Winnemucca (YTB-785)

History

United States
- Builder: Marinette Marine, Marinette, Wisconsin
- Laid down: 23 September 1965
- Launched: 23 December 1965
- Acquired: 5 April 1966
- In service: June 1966
- Stricken: 20 December 1995
- Identification: IMO number: 9089231; MMSI number: 367119940; Callsign: WDD2788;
- Fate: Sold, 21 January 2004
- Status: Active as civilian tug Nanook

General characteristics
- Class & type: Natick-class large harbor tug
- Displacement: 283 long tons (288 t) (light); 356 long tons (362 t) (full);
- Length: 109 ft (33 m)
- Beam: 31 ft (9.4 m)
- Draft: 14 ft (4.3 m)
- Speed: 12 knots (22 km/h; 14 mph)
- Complement: 12
- Armament: None

= Winnemucca (YTB-785) =

Tugboat of the United States Navy

Winnemucca (YTB-785) was a United States Navy named for Winnemucca, Nevada. She was the second navy ship to bear the name.

==Construction==

The contract for Winnemucca was awarded 31 January 1964. She was laid down on 23 September 1965 at Marinette, Wisconsin, by Marinette Marine and launched 23 December 1965.

==Operational history==
Winnemucca was initially assigned to the 5th Naval District and operated in the Norfolk, Virginia area until the following spring. Reassigned at that time to Vietnam, she arrived in that country on 10 June 1967 and, for the remainder of America's involvement in the Vietnam War, she served with Task Force 117, the Mobile Riverine Force. During her almost six years of combat operations on the rivers and in the swamps of South Vietnam, Winnemucca earned two Presidential Unit Citations, four Navy Unit Commendations, and 13 campaign stars.
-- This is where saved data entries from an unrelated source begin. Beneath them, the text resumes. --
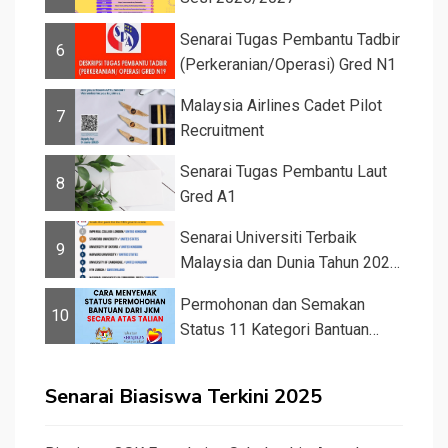
Senarai Tugas Pembantu Tadbir
6
(Perkeranian/Operasi) Gred N1
Malaysia Airlines Cadet Pilot
7
Recruitment
Senarai Tugas Pembantu Laut
8
Gred A1
Senarai Universiti Terbaik
9
Malaysia dan Dunia Tahun 2026
&#82...
Permohonan dan Semakan
10
Status 11 Kategori Bantuan
JKM 2025
Senarai Biasiswa Terkini 2025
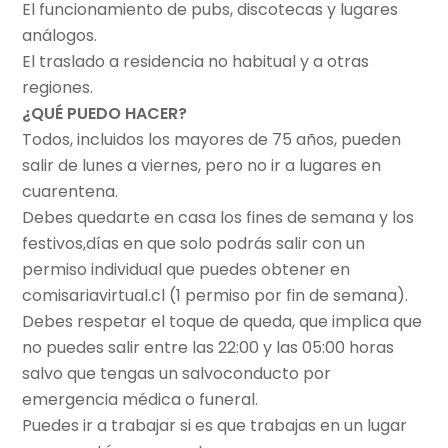
El funcionamiento de pubs, discotecas y lugares
análogos.
El traslado a residencia no habitual y a otras
regiones.
¿QUÉ PUEDO HACER?
Todos, incluidos los mayores de 75 años, pueden
salir de lunes a viernes, pero no ir a lugares en
cuarentena.
Debes quedarte en casa los fines de semana y los
festivos,días en que solo podrás salir con un
permiso individual que puedes obtener en
comisariavirtual.cl (1 permiso por fin de semana).
Debes respetar el toque de queda, que implica que
no puedes salir entre las 22:00 y las 05:00 horas
salvo que tengas un salvoconducto por
emergencia médica o funeral.
Puedes ir a trabajar si es que trabajas en un lugar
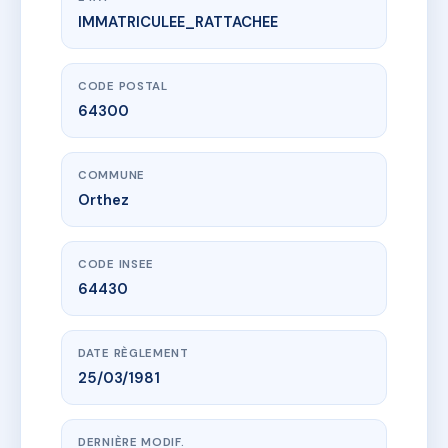
IMMATRICULEE_RATTACHEE
www.vme.plus/AJ2183390
5 à 9 Place Brossers
9 Place Brossers
64300 Orthez
CODE POSTAL
64300
COMMUNE
Orthez
CODE INSEE
64430
DATE RÈGLEMENT
25/03/1981
DERNIÈRE MODIF.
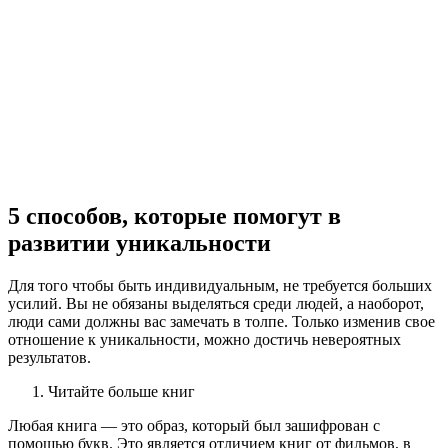
5 способов, которые помогут в
развитии уникальности
Для того чтобы быть индивидуальным, не требуется больших
усилий. Вы не обязаны выделяться среди людей, а наоборот,
люди сами должны вас замечать в толпе. Только изменив свое
отношение к уникальности, можно достичь невероятных
результатов.
Читайте больше книг
Любая книга — это образ, который был зашифрован с
помощью букв. Это является отличием книг от фильмов, в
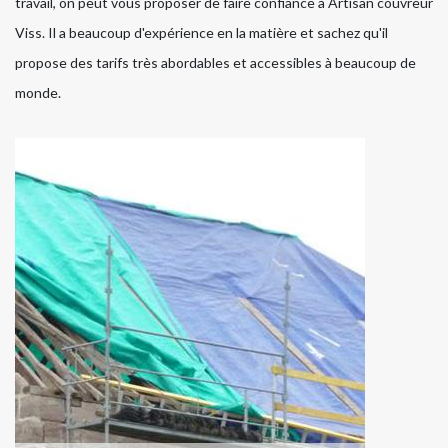
travail, on peut vous proposer de faire confiance à Artisan couvreur
Viss. Il a beaucoup d'expérience en la matière et sachez qu'il
propose des tarifs très abordables et accessibles à beaucoup de
monde.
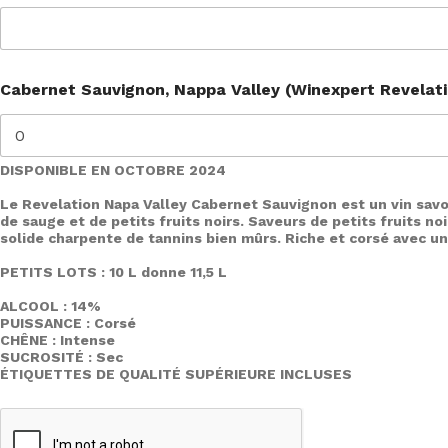
Cabernet Sauvignon, Nappa Valley (Winexpert Revelat
DISPONIBLE EN OCTOBRE 2024
Le Revelation Napa Valley Cabernet Sauvignon est un vin sav
de sauge et de petits fruits noirs. Saveurs de petits fruits 
solide charpente de tannins bien mûrs. Riche et corsé avec un
PETITS LOTS : 10 L donne 11,5 L
ALCOOL : 14%
PUISSANCE : Corsé
CHÊNE : Intense
SUCROSITÉ : Sec
ÉTIQUETTES DE QUALITÉ SUPÉRIEURE INCLUSES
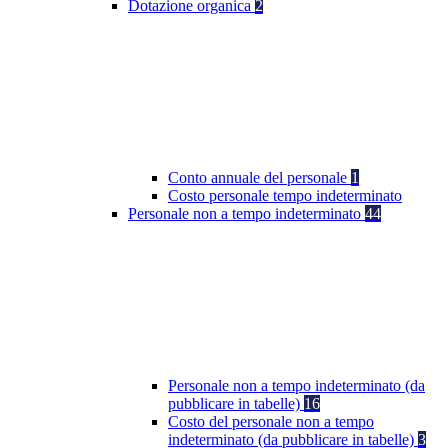
Dotazione organica
2
Conto annuale del personale
1
Costo personale tempo indeterminato
Personale non a tempo indeterminato
44
Personale non a tempo indeterminato (da
pubblicare in tabelle)
16
Costo del personale non a tempo
indeterminato (da pubblicare in tabelle)
3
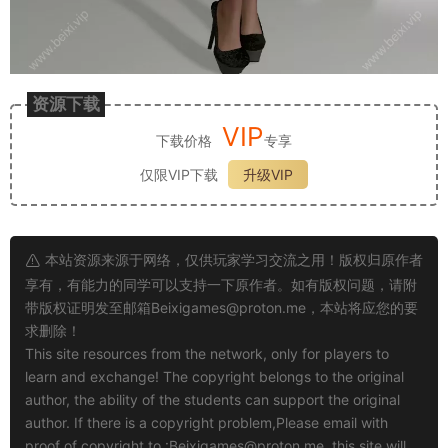
资源下载
VIP
下载价格
专享
仅限VIP下载
升级VIP
本站资源来源于网络，仅供玩家学习交流之用！版权归原作者
享有，有能力的同学可以支持一下原作者。如有版权问题，请附
带版权证明发至邮箱
Beixigames@proton.me
，本站将应您的要
求删除！
This site resources from the network, only for players to
learn and exchange! The copyright belongs to the original
author, the ability of the students can support the original
author. If there is a copyright problem,Please email with
proof of copyright to :
Beixigames@proton.me
, this site will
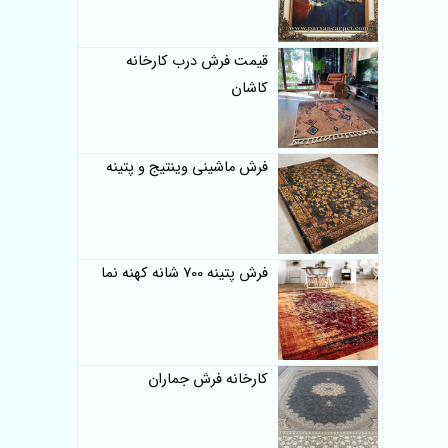
قیمت فرش درب کارخانه
کاشان
فرش ماشینی وینتیج و پتینه
فرش پتینه 700 شانه کهنه نما
کارخانه فرش جماران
In 1973, she was reassigned to the 17th Naval District and operated out of Adak, Alaska. That tour of duty ended late in 1975 when she began service at San Francisco, attached to the 12th Naval District.

Stricken from the Navy List 22 December 2003, she was sold, 21 January 2004, by Defense Reutilization and Marketing Service (DRMS) for reuse/conversion to LMW Investments Inc. Chula Vista, CA. for $67,822. Converted to civilian use, ex-Winnemucca was renamed Noelani and provided tug services from San Francisco, California.

As of February 2024 she was sold to 41 North Offshore and renamed "Nanook" now operating out of New Bedford, Massachusetts.